Transformation algorithm of EM based UML Interaction Overview model generation process

Table 1 presents UML Interaction Overview model elements generated from Enterprise Model. Frame as Interaction model element is generated from EM Actor element, Interaction Use as Interaction model element is generated from EM Information Activity, Initial Node, Decision Node, Merge Node, Final Node as Activity model elements are generated from EM Business Rules elements and Decision Guard as Activity model element is generated from EM Information Flow element.

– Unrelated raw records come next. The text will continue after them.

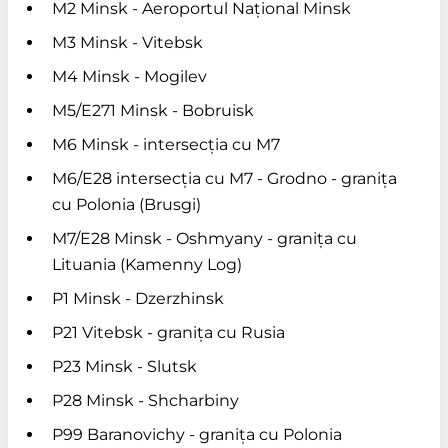
M2 Minsk - Aeroportul Național Minsk
M3 Minsk - Vitebsk
M4 Minsk - Mogilev
M5/E271 Minsk - Bobruisk
M6 Minsk - intersecția cu M7
M6/E28 intersecția cu M7 - Grodno - granița
cu Polonia (Brusgi)
M7/E28 Minsk - Oshmyany - granița cu
Lituania (Kamenny Log)
P1 Minsk - Dzerzhinsk
P21 Vitebsk - granița cu Rusia
P23 Minsk - Slutsk
P28 Minsk - Shcharbiny
P99 Baranovichy - granița cu Polonia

Table 1. EM and Online service ordering UML Interaction Overview model elements

Figure 5 presents an example of UML Interaction Overview model. The necessary elements through transformation algorithms were received from CASE tool’s knowledge-based subsystem’s Enterprise Model, where all knowledge of subject area is stored. In this figure it is clearly seen all necessary UML Interaction Overview model elements generated from Enterprise Model.

Fig. 5.
figure 5

UML Interaction Overview model example: online service order

5 Conclusions

Computer aided IS engineering is based on empiric and IS development life cycle stages are fulfilled on the basis of the expert’s experience. A large part of the CASE tools design models are generated only partially, and complete realization is possible only non-automatic and with experts participation. Today IS engineering should be based on knowledge. In this way, knowledge-based IS engineering computerized IS development activities are executed using the subject area knowledge, which is stored in the knowledge base of CASE tool repository.

In order to decrease the influence of empirical factors on IS development process, the decision was made to use knowledge-based IS engineering approach. The main advantage of this approach is the possibility to validate specified data stored in EM against formal criteria, in that way decreasing the possible issues and ensuring more effective IS development process compared to classical IS development methods.

Using ontologies in Enterprise Modelling offers several advantages. Ontologies ensure clarity, consistency, and structure to a model. They promote efficient model definition and analysis. Generic enterprise ontologies allow for reusability of and automation of components. Because ontologies are schemes or outlines, the use of ontologies does not insure proper Enterprise Model definition and analysis. Ontologies are limited by how they are defined and fulfilled. Ontology not always includes ability to cover all of the aspects of what is being modelled.

The paper deals with the generation process of UML models from EM options. Every element of UML model can be generated from the EM using CASE Tool knowledge base’s subsystem and transformation algorithms. Method of UML model generation process from EM could implement full knowledge-based IS development cycle design stage. This is partially established by the example of online service ordering presented as UML Interaction Overview model elements generation.